Covariance of a nxm matrix with n<m is not positive semidefinite? [duplicate]

Is it true that, for a matrix $$A \in \mathbb{R}^{n \times m}$$ with $$n (so with more features than samples), its covariance matrix is (or might be?) not positive semidefinite? If that's the case, can someone explain and prove it?

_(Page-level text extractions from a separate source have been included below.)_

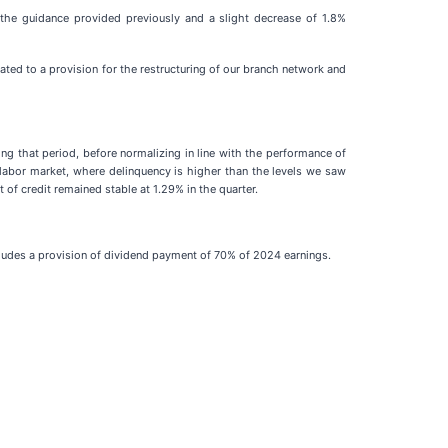
 the guidance provided previously and a slight decrease of 1.8%
ed to a provision for the restructuring of our branch network and
ng that period, before normalizing in line with the performance of
 labor market, where delinquency is higher than the levels we saw
of credit remained stable at 1.29% in the quarter.
ncludes a provision of dividend payment of 70% of 2024 earnings.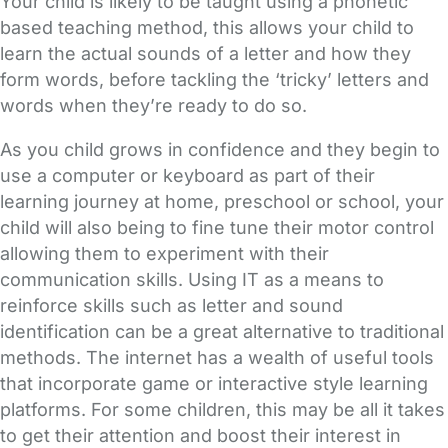
Your child is likely to be taught using a phonetic
based teaching method, this allows your child to
learn the actual sounds of a letter and how they
form words, before tackling the ‘tricky’ letters and
words when they’re ready to do so.
As you child grows in confidence and they begin to
use a computer or keyboard as part of their
learning journey at home, preschool or school, your
child will also being to fine tune their motor control
allowing them to experiment with their
communication skills. Using IT as a means to
reinforce skills such as letter and sound
identification can be a great alternative to traditional
methods. The internet has a wealth of useful tools
that incorporate game or interactive style learning
platforms. For some children, this may be all it takes
to get their attention and boost their interest in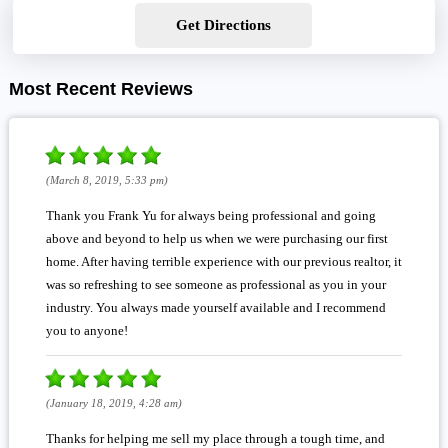
Get Directions
Most Recent Reviews
(March 8, 2019, 5:33 pm)
Thank you Frank Yu for always being professional and going
above and beyond to help us when we were purchasing our first
home. After having terrible experience with our previous realtor, it
was so refreshing to see someone as professional as you in your
industry. You always made yourself available and I recommend
you to anyone!
(January 18, 2019, 4:28 am)
Thanks for helping me sell my place through a tough time, and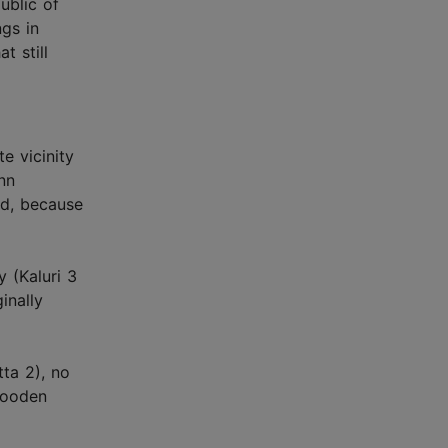
ublic of
ngs in
t still
e vicinity
inn
nd, because
 (Kaluri 3
inally
tta 2), no
wooden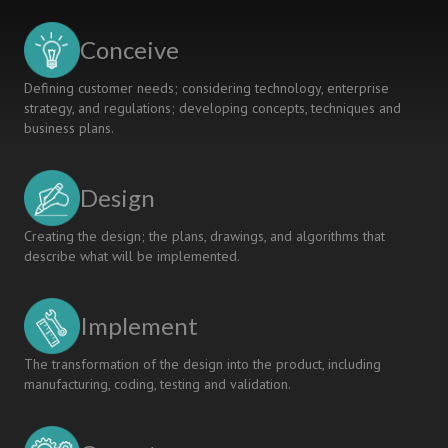
Conceive
Defining customer needs; considering technology, enterprise
strategy, and regulations; developing concepts, techniques and
business plans.
Design
Creating the design; the plans, drawings, and algorithms that
describe what will be implemented.
Implement
The transformation of the design into the product, including
manufacturing, coding, testing and validation.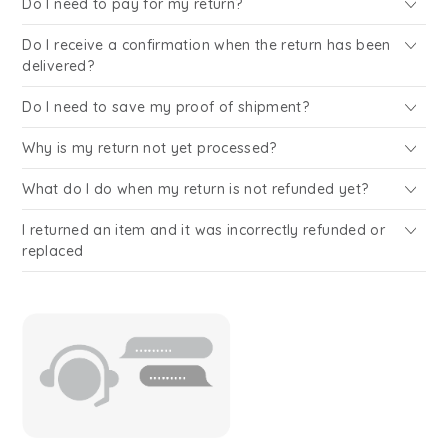
Do I need to pay for my return?
Do I receive a confirmation when the return has been
delivered?
Do I need to save my proof of shipment?
Why is my return not yet processed?
What do I do when my return is not refunded yet?
I returned an item and it was incorrectly refunded or
replaced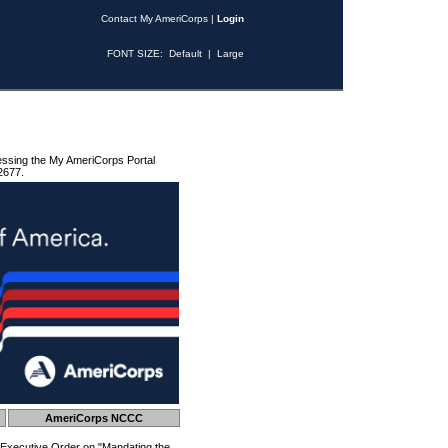
Contact My AmeriCorps
|
Login
FONT SIZE:
Default
|
Large
essing the My AmeriCorps Portal
2677.
AmeriCorps NCCC
 Executive Order on "Mandating the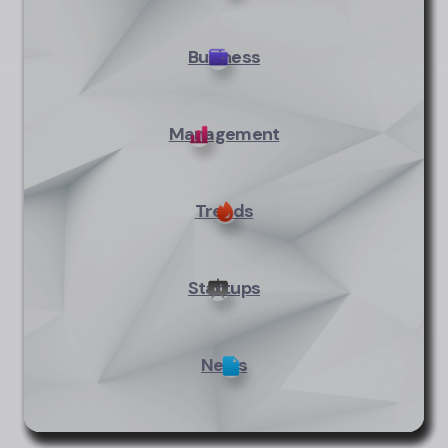
Business
Management
Trends
Startups
News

• I've already seen that answer but I'm not able to generalize it to my case Oct 24 '18 at 20:47
• I'm pretty sure this question has been asked and answered, so I hope we can identify the duplicate. But in the meantime, note that a basic fact of linear algebra is that every matrix $B$ with more columns than rows has a nontrivial kernel, defined as the subspace of vectors $x$ it sends to zero: that is, $Bx=0$ for some nonzero $x.$ Consequently $x^\prime B^\prime B x=0,$ proving $B^\prime B$ is not definite. When $B$ is the centered version of $A,$ $B^\prime B$ is its covariance matrix.
– whuber
Oct 24 '18 at 21:02
• Thanks whuber, that makes sense. It's not so obvious to me that "every matrix B with more columns than rows has a nontrivial kernel", do you have some additional info/references regarding this statement? Oct 24 '18 at 21:18
• I think the OP has a point in that the proposed duplicate is not explicit about rank-deficient matrices. Someone who knows more about linear algebra than me could expand on @whuber comment so we do have an answered question. Oct 25 '18 at 9:20
• There are many ways to demonstrate the basic premise I asserted. One follows easily by counting dimensions, because the dimension of the kernel cannot be any less than the dimension of the domain $(m)$ minus that of the image $(n).$ See en.wikipedia.org/wiki/Rank%E2%80%93nullity_theorem.